Foto: Boshana Milkov in „The Plague“ © Filmstill Kobie van Rensburg
Text:Andreas Falentin, am 2. April 2021
„The Plague“ sollte das Projekt werden, mit dem sich das Theater Krefeld Mönchengladbach explizit mit Corona auseinandersetzt. Und es ist es geworden. Wenn auch ganz anders als geplant. Denn Kobie van Rensburg hat zwar am Haus schon mehrfach mit Blue- und Greenscreentechnik für die Bühne experimentiert (etwa hier), aber stets für ein Publikum im Saal. Mit der Filmtechnik jetzt tatsächlich einen Film herzustellen, ist etwas anderes – zumal unter Beachtung sämtlicher Corona-Abstandsregeln in einem Ensemblestück!
Denn immerhin neun Sängerinnen und Sänger sind in dieser Film-Installation fast ständig präsent, die operndramaturgisch ein Pasticcio ist. Die Handlungsstruktur hat van Rensburg Daniel Defoes „A Journal of the Plague Year“ von 1722 entnommen. Der Autor des „Robinson Crusoe“ beschreibt hier die Verwerfungen und Zerstörungen, die die Pest 1665 in Großbritannien angerichtet hat. In 12 Kapitel aufgeschlüsselt erleben wir in überspitzter Form, inklusive zeitlicher Distanzierung und edler Schwarz-Weiss-Optik, was uns selbst gerade widerfährt: eine nicht zu behrerrschende Seuche. Und die löst Angst aus, Gier und Tod. Man versucht, sich durch Flucht zu entziehen, gesellschaftliche Gräben vertiefen sich. Man bleibt unter sich, besonders, wenn man viel hat und ist. Die Sehnsucht nach Berührung und Zärtlichkeit wächst wie die Verzweiflung. Quarantänesituationen machen das Leben unbequem, einzelnen auch unerträglich. Immer stärker dominieren Verlust, Abschied, Tod.

Vorliegende Datensätze:
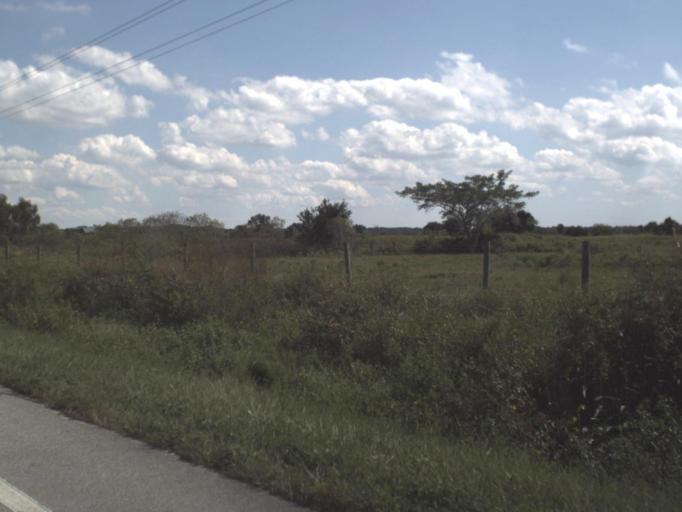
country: US
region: Florida
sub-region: Highlands County
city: Sebring
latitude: 27.4341
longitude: -81.3544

Aufgaben:
**1)** Gib alle Datensätze zu den Aufnahmeorten als CSV mit den beiden Spalten „Feld“ und „Wert“ wieder, wobei jede Zeile eine Angabe samt ihrem Wert enthält und beide jeweils in einem Feld in Anführungszeichen stehen, in dem Zeilenumbrüche durch Leerzeichen ersetzt sind. Lass die Bilder in der Antwort weg.
**2)** Schreibe die Kritik zur Film-Installation „The Plague“ mit dem nächsten Abschnitt im Anschluss an ihren letzten Satz weiter.

Antworten:
**1)**
Feld,Wert
"country:","US"
"region:","Florida"
"sub-region:","Highlands County"
"city:","Sebring"
"latitude:","27.4341"
"longitude:","-81.3544"

**2)**
Kobie van Rensburg erzählt das ruhig, klar und mit der nötigen Distanz. Vor jedem Kapitel spricht er einen kurzen englischen Text aus dem Off, meistens Defoe, ein wenig Shakespeare und Ben Johnson. Gesungen und musiziert wird Musik von Henry Purcell, zu Beginn aus den Opern „King Arthur“ und „The Fairy Queen“, später kommen Musiken aus anderen Opern und geistlichen Werken hinzu, und zweimal ein ganz anderer Ton. „There were Three Ravens“ von Thomas Ravenscroft, in Großbritannien durchaus ein Volkslied, illustriert einen Exkurs in Legendenbildung und ein geistliches Stück von Pelham Humfrey markiert den endgültigen Übergang zur Verzweiflung.
Rein optisch ist das alles eigenrtlich gar nicht aufregend. Aber das Timing, die Spätrenaissance-Hintergründe und -Kostüme sind stimmig, das Ensemble wird souverän geführt. Der Umgang mit der englischen Sprache ist herausragend, sowohl im Ausdruck als auch in der Versinnlichung des Lautspektrums. Es wird großartig musiziert. Die kleine Streicher- und Schlagwerkgruppe der Niederrheinischen Sinfoniker hat beglückend mit den externen Spezialisten an Laute und Orgel zusammengefunden. Und Yorgos Ziavras, der selbst auch Cembalo spielt, organisiert einen nie langweiligen, rhythmisch akzentuierten, ungeheuer farbreichen Klang. Auch das Sängerensemble ist zu preisen, sämtlich urgesunde Stimmen mit organischem Sitz und vielen Ausdrucksnuancen. Hervorzuheben ist vielleicht die dem Haus seit vielen Jahren verbundene Susanne Seefing, hier einmal mehr als mitreißend authentisches, dabei stets kultiviert singendes Ausdrucksmonster unterwegs. Dazu zwei fast unerhört schöne junge Stimmen aus dem Opernstudio: Die Mezzosopranistin Boshana Milkov und der bariton Guillem Batllori.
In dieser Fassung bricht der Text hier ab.